Instructions to follow:
Pick out every line in the entries below that contains the string "ground", and copy each one. Matching is case-sensitive.

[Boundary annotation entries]
— START —

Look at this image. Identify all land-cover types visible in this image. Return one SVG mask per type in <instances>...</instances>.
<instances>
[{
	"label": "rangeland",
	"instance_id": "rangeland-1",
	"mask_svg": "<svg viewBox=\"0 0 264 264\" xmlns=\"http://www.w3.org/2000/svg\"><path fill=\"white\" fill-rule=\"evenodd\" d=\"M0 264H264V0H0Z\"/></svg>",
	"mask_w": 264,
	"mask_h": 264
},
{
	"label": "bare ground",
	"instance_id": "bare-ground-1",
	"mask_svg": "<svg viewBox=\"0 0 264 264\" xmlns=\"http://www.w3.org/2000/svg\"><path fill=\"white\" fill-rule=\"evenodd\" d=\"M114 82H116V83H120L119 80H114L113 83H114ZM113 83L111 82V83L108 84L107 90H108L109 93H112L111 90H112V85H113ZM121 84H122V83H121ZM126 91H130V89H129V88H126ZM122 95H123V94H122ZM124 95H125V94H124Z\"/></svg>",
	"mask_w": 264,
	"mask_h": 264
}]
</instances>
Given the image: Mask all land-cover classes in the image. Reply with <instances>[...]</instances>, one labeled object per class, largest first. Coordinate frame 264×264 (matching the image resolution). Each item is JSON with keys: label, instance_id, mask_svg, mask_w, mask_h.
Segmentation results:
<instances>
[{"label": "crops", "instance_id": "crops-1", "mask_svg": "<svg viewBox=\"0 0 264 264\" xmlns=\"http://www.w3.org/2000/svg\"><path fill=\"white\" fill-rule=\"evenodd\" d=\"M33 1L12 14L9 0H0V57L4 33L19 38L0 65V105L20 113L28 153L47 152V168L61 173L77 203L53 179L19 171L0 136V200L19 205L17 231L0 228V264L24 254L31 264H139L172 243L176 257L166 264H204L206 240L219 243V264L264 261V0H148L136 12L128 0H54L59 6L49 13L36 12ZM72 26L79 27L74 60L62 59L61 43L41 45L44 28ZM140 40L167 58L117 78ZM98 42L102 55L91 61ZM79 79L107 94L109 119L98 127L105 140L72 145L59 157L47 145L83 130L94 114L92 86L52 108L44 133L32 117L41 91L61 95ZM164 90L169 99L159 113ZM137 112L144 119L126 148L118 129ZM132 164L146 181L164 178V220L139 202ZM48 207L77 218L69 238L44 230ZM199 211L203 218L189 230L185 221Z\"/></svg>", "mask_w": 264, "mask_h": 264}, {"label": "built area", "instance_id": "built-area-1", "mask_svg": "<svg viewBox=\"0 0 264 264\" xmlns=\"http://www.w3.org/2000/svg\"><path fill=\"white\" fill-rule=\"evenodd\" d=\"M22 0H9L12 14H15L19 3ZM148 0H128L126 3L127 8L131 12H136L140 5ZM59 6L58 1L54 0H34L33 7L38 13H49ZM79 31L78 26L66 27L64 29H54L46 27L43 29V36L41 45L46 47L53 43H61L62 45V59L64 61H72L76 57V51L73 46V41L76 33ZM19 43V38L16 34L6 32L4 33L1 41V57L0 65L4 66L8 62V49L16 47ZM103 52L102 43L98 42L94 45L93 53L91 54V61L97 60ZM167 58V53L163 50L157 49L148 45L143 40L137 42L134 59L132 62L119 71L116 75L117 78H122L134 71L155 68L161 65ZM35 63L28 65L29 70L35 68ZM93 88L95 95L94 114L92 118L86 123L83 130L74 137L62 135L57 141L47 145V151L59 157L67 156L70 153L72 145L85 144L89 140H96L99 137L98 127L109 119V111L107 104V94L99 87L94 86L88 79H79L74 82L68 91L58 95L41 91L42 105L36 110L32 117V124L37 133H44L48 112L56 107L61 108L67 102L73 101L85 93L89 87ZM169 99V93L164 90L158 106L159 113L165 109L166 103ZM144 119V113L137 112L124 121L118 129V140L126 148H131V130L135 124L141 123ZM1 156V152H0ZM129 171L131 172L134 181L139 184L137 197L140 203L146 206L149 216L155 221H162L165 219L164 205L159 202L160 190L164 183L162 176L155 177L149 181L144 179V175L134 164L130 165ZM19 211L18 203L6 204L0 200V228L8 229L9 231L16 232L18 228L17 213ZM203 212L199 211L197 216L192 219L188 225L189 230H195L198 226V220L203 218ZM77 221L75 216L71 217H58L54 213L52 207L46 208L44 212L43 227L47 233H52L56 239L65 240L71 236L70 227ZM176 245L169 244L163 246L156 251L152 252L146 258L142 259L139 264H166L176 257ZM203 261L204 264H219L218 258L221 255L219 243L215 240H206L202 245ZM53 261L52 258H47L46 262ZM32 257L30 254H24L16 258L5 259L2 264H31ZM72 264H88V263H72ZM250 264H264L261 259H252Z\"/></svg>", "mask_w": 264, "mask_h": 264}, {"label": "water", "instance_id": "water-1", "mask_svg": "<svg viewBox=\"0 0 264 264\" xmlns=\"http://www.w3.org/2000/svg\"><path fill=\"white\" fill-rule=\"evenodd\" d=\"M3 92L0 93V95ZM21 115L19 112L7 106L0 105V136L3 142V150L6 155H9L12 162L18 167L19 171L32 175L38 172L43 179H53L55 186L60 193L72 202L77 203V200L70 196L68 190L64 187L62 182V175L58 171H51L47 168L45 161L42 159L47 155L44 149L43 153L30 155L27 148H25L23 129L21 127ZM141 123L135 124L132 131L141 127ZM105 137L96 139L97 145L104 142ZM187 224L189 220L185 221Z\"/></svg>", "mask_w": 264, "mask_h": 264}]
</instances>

— END —

Expected answer:
	"label": "bare ground",
	"instance_id": "bare-ground-1",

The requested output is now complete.